Yoshida Williams-Bolds, who leads counseling for middle schoolers at Horizons, a summer program in Indianapolis, poses for a photo. Williams-Bolds said, “There’s a need for kids to see someone — especially in a program like, this dealing with inner city kids — to see someone of color, making good choices, modeling good behavior.” (Carson TerBush / Chalkbeat)

While it’s difficult to determine how the pandemic affected each student, Williams-Bolds said behavior has worsened across the board. Many students had trouble adjusting to the structure of Horizons during the first week of camp, talking over teachers, running in the halls, and getting tired early in the day. 

“I know that’s definitely the aftermath,” she said. “Yesterday I had a couple of students that were caught running, and I had to intervene and discipline.”

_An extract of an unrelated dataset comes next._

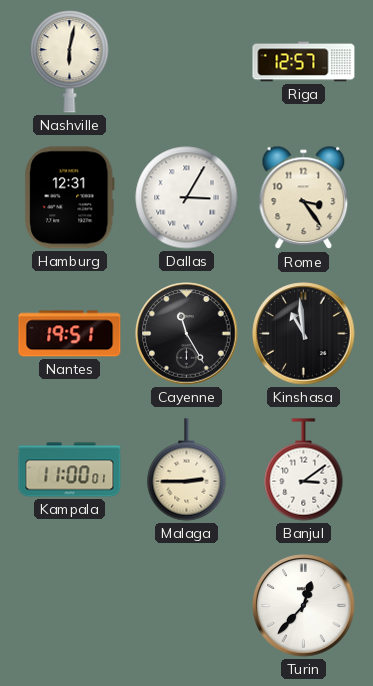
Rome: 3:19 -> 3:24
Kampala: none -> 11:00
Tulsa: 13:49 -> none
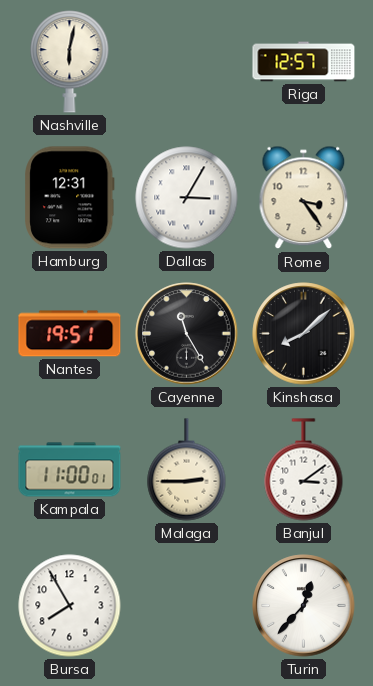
Kinshasa: 10:59 -> 8:08
Bursa: none -> 7:55
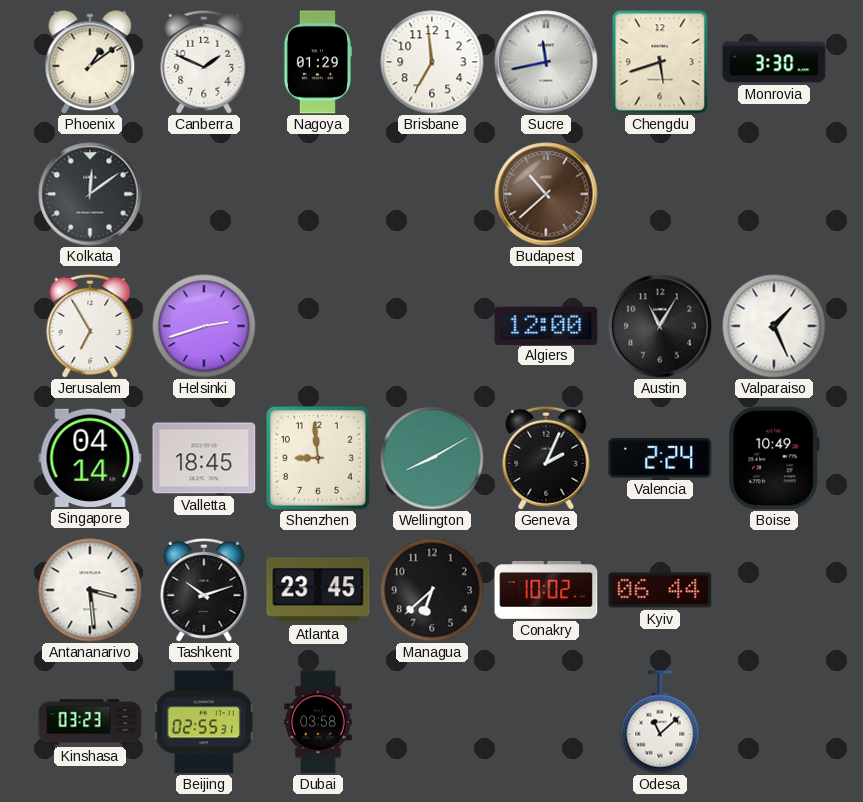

Horizons teachers and counselors often turn to small-group instruction to tackle misbehavior. Last week, one teacher struggled to capture the attention of five students, as they poked an electrical socket and laid their heads on the table rather than reading the next chapter of their books. 

Williams-Bolds said in the first week, she and other counselors observed students and flagged those who would need additional one-on-one attention from teachers and counselors. As the program continues, she hopes to build a rapport with students who initially resented her for disciplining them.

In addition to addressing behavioral problems, counselors at Horizons this summer will focus on helping students deal with the emotional fallout from months of isolation, touching on topics like friendship, anger management, and loneliness. The counseling will come in multiple forms, sometimes in a class lecture, other times in small-group settings. 

As part of her learning plan, one student took a break from class to sit in an armchair in the hallway, reading “James and the Giant Peach” with a counseling intern. The student has one-on-one time built into her personal schedule to allow her to build a relationship with counselors and focus without the distraction of classmates. 

Anye Watson, a 14-year-old with heart-shaped sunglasses and armfuls of bracelets, has attended the Horizons program since first grade. In that time, she has learned math, reading, swimming, yoga, breathing exercises, and the mindset that it’s OK to have struggles — “you know, everybody has problems,” she said. She plans to return next summer as a Horizons intern, assisting teachers and helping students learn to swim.

Anye said she often uses coping techniques she learned at Horizons, including breathing exercises, yoga, and standing during class if she feels sleepy. She said she’s glad the program teaches coping mechanisms to every student.

“You never know what’s going on in somebody’s life,” Anye said. “Teaching them those coping mechanisms, without actually even knowing what they’re going through, that helps them.”